It isn’t monsoon yet but I did drench in the flurry of flavors at Le Meridien’s fine dining restaurant eau de Monsoon. A delightful walk through the nostalgic banquet hallway up the swanky staircase led me to the revamped coffee hub, which has been metamorphosed into a cozy heart for coffee connoisseurs. To the left of which is the high-born fine dining Monsoon – just a step in and you will douse in the fineness enveloping it. I was welcomed by Anasuya Basu, Director – Communications, warm, full of beans and fables. My first mate for the noon was the Shiraz from Australia – beautifully placid. Le Meridien has done something very distinctive for their guests by introducing WOW- wines of world drive in which the guest gets to savor the best wines from around the world before calling in for the one that tickled his senses the best.
Well, sitting right there with this goblet of desires, I indulged in some fun, forthcoming chatter – most of which was not corporeal. As the lunch was a toast to the Heart friendly Leafy Greens, thus began the order of the day. The cordial and superbly trained waiters took the lead. At the head, came the Amuse Bouche on our table, a single, complimentary bite-sized hors d’œuvre – a mixed vegetable cappuccino. Supposed to be taken as a shot, it gives you a warm frothy tang with a trace of a cooler, exactly what the monsoon rain illustrates.
Healthy and hearty keeping in sync with the thematic menu for the day. After the gorgeous start came in an array of antipasto designed chiefly for the noon – the Basil and Cilantro Chicken Tikka, Khasta Roti and Cucumber Raita Jelly – the scrumptious tikka marinated in the dressing of basil and cilantro was just so apt – moist and tender. The culinary gastronomy surrounding the conventional cucumber raita served with traditional Indian tikka took my heart away. Chef’s magical fingers and expertise came together to create an exceptional looking jelly that was nothing but cucumber raita recalibrated. Simply Wow!
The next starter that I really liked was the Fish in Leaf – a traditional Parsi dish made on green marinade. Just so uncomplicated – the freshness of the fish in the coriander marinade could be luxuriated in. Just how I like my food – sans perplexity of flavors.

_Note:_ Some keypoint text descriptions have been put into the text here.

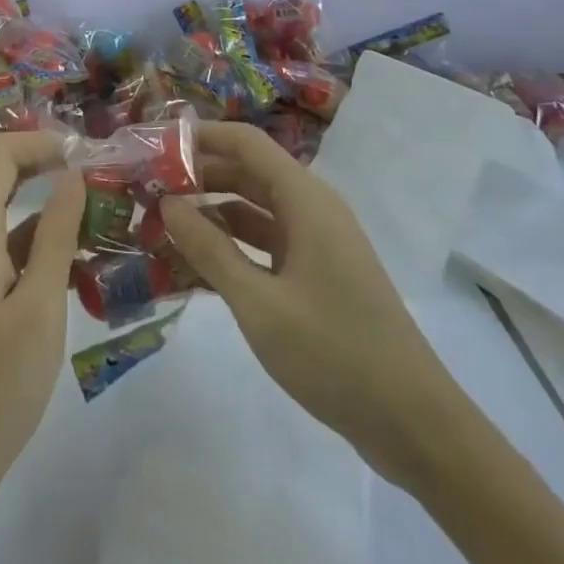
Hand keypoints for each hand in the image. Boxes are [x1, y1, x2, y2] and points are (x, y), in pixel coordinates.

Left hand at [0, 131, 86, 523]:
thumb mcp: (39, 306)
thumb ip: (56, 235)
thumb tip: (72, 172)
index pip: (0, 154)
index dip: (40, 142)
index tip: (87, 157)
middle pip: (9, 183)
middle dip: (56, 178)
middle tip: (109, 191)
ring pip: (18, 226)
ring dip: (60, 222)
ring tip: (112, 233)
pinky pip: (16, 261)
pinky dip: (49, 259)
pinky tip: (87, 279)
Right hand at [160, 121, 464, 487]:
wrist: (415, 426)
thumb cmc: (335, 353)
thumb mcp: (259, 303)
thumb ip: (209, 249)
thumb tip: (166, 203)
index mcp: (305, 200)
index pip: (245, 142)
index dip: (199, 136)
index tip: (153, 146)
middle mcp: (312, 209)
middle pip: (247, 172)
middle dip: (198, 175)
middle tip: (147, 188)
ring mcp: (316, 243)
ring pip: (254, 209)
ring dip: (211, 211)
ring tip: (161, 222)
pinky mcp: (317, 275)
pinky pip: (266, 243)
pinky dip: (232, 245)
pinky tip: (196, 263)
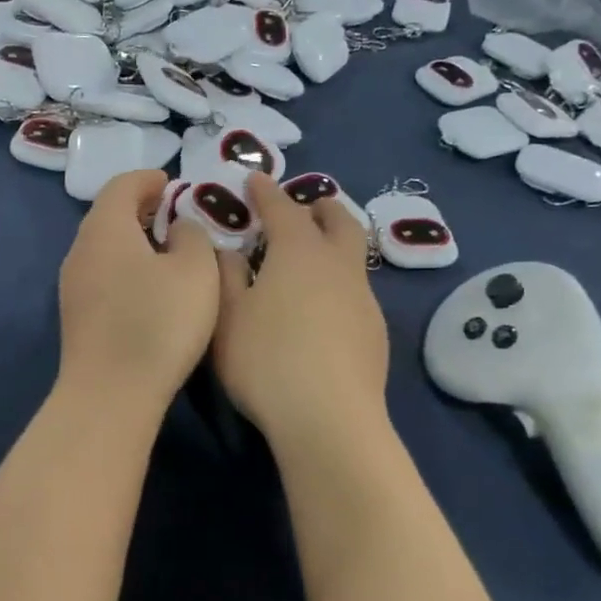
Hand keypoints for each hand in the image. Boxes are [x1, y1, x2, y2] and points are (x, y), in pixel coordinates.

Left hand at [58, 170, 218, 416]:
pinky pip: (102, 274)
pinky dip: (125, 267)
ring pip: (104, 247)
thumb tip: (177, 228)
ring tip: (166, 251)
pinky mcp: (77, 316)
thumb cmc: (159, 323)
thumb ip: (192, 235)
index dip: (148, 179)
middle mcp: (80, 250)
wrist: (111, 393)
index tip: (172, 183)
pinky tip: (149, 288)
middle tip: (173, 214)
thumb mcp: (196, 271)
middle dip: (140, 208)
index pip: (121, 185)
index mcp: (105, 228)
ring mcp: (73, 285)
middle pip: (108, 215)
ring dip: (133, 240)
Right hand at [214, 174, 389, 450]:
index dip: (266, 193)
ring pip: (352, 256)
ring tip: (313, 255)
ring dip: (334, 244)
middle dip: (320, 207)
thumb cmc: (266, 360)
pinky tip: (324, 307)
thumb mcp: (228, 316)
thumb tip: (227, 249)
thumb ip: (225, 275)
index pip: (282, 208)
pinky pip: (356, 289)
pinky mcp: (375, 332)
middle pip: (338, 221)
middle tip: (306, 206)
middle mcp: (338, 266)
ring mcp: (363, 299)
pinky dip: (339, 281)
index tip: (255, 181)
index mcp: (299, 252)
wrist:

Another delicacy was the Crispy Spinach Chaat to stimulate the senses – how ingeniously has the idea of Indian chaat been incorporated in the menu of a fine dining restaurant – kudos to the imaginative genius of the Chef at work. The chaat doesn’t fly out of the plate while cutting, slicing and biting. It’s brusque and crunchy at the same time with the spiciness of the traditional chaat in place. The menu undergoes trialing and minute changes all through the year depending upon the wish of its challenging customers.
As a palette cleanser we were given Mango Sorbet – just a spoonful portion to take away the essence of the appetizers to pave out the way for the mains – which looked appetizingly luring.
The mains had Laal Saag with Peanuts and Coriander – absolutely divine and confounding to see the dish as a delicacy there. Loved it! Fresh Methi, Bathua, Potato tossed with homemade masala was delightful – the magic of the greens worked its mojo on me – just so impressively packed in with right amount of spices. The Haaq – fresh water fish done up in Kashmiri chillies, garlic and Kashmiri spinach was delicious. The Lamb curry cooked in creamy spinach and fresh fenugreek was tender and supple – not a red mutton fan, this one’s a must try.
After I gormandized rapaciously on the lavish treat, Pineapple palette cleanser was served to rinse off the lingering nostalgia of the stunning meal, again to give way to the deserts. From a plate full of beauties – Chocolate Pave, Kulfi Red Fruit Compote and Gulab Jamun Malai Cheese Cake, I relished the Chandan Ice-cream the most. Call me modest, but despite having an eroded sweet tooth, this ice cream has the essence of the Chandan infused so aromatically, you’ll have a spiritual orgasm.
Wait! It’s not done yet – the best that they saved for the last – with a tummy that had become a labyrinth of dishes, this was worth the gobble. An after desert as they call it – It was a Paan Shot. The Authentic Indian mouth-freshener given a contemporary twist – diluted with an aerated drink, it was the refreshing capping to the pleasant saga. Awesome service and a lavish treatment made my day. You might get wet in the rains outside but here at the contemporary fine dining restaurant serving haute Indian cuisine in International fashion, Monsoon, you sure to soak up in luminous bliss.